Stored data:
::::::::

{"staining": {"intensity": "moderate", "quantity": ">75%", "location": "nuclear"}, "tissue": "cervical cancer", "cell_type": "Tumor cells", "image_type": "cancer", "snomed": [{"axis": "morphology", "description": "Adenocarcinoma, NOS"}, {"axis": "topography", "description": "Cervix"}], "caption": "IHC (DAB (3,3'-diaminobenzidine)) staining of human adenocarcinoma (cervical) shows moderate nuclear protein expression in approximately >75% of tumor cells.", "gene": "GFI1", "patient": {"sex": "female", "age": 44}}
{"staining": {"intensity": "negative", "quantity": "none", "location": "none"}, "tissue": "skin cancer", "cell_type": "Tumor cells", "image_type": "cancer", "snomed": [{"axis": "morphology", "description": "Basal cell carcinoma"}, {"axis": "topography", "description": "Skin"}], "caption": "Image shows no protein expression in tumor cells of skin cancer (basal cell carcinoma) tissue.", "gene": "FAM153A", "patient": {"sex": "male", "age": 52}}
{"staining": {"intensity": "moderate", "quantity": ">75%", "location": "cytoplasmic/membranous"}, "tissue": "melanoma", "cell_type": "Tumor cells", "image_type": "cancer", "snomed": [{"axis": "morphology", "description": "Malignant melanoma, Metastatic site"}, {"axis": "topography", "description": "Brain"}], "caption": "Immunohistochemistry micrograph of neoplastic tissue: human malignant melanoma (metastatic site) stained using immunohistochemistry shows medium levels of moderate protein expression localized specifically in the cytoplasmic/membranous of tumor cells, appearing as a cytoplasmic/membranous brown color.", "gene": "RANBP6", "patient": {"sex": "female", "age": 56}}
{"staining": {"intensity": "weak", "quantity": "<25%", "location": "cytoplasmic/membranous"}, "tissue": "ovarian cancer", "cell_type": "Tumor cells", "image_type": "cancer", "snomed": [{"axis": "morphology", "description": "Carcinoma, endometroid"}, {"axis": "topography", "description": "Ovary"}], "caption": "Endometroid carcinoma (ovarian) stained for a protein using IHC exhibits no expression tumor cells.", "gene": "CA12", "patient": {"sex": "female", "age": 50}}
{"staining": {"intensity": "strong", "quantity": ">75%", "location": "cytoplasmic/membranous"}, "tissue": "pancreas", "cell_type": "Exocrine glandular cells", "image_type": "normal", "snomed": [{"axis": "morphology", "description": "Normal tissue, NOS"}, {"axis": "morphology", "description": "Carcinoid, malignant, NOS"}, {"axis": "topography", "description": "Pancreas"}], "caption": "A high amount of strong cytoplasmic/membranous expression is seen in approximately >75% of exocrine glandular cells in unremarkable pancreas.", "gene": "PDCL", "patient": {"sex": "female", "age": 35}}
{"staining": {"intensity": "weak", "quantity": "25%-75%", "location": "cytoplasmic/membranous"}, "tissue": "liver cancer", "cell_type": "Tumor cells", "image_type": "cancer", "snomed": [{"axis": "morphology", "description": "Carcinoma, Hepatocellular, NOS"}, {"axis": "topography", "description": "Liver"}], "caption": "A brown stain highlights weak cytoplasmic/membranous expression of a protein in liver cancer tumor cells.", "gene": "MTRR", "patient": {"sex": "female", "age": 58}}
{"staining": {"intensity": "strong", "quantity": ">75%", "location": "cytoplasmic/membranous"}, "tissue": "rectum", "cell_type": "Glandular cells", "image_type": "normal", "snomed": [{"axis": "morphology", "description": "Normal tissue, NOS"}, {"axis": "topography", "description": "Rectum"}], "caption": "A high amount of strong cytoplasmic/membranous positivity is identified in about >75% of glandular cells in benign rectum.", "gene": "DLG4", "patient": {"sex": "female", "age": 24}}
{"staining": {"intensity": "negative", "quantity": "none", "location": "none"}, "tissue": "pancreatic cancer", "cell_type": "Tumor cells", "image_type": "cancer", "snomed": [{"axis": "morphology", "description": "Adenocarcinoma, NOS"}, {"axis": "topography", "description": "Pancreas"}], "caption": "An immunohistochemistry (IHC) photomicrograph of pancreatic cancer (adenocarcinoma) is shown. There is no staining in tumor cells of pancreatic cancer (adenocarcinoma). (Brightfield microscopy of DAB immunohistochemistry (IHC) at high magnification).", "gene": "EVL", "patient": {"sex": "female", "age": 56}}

::::::::

Instructions to follow: The response must consist of the lines above, from the first one through the line containing "carcinoma (ovarian) stained", reproduced exactly.

Finished exercise:
{"staining": {"intensity": "moderate", "quantity": ">75%", "location": "nuclear"}, "tissue": "cervical cancer", "cell_type": "Tumor cells", "image_type": "cancer", "snomed": [{"axis": "morphology", "description": "Adenocarcinoma, NOS"}, {"axis": "topography", "description": "Cervix"}], "caption": "IHC (DAB (3,3'-diaminobenzidine)) staining of human adenocarcinoma (cervical) shows moderate nuclear protein expression in approximately >75% of tumor cells.", "gene": "GFI1", "patient": {"sex": "female", "age": 44}}
{"staining": {"intensity": "negative", "quantity": "none", "location": "none"}, "tissue": "skin cancer", "cell_type": "Tumor cells", "image_type": "cancer", "snomed": [{"axis": "morphology", "description": "Basal cell carcinoma"}, {"axis": "topography", "description": "Skin"}], "caption": "Image shows no protein expression in tumor cells of skin cancer (basal cell carcinoma) tissue.", "gene": "FAM153A", "patient": {"sex": "male", "age": 52}}
{"staining": {"intensity": "moderate", "quantity": ">75%", "location": "cytoplasmic/membranous"}, "tissue": "melanoma", "cell_type": "Tumor cells", "image_type": "cancer", "snomed": [{"axis": "morphology", "description": "Malignant melanoma, Metastatic site"}, {"axis": "topography", "description": "Brain"}], "caption": "Immunohistochemistry micrograph of neoplastic tissue: human malignant melanoma (metastatic site) stained using immunohistochemistry shows medium levels of moderate protein expression localized specifically in the cytoplasmic/membranous of tumor cells, appearing as a cytoplasmic/membranous brown color.", "gene": "RANBP6", "patient": {"sex": "female", "age": 56}}
{"staining": {"intensity": "weak", "quantity": "<25%", "location": "cytoplasmic/membranous"}, "tissue": "ovarian cancer", "cell_type": "Tumor cells", "image_type": "cancer", "snomed": [{"axis": "morphology", "description": "Carcinoma, endometroid"}, {"axis": "topography", "description": "Ovary"}], "caption": "Endometroid carcinoma (ovarian) stained for a protein using IHC exhibits no expression tumor cells.", "gene": "CA12", "patient": {"sex": "female", "age": 50}}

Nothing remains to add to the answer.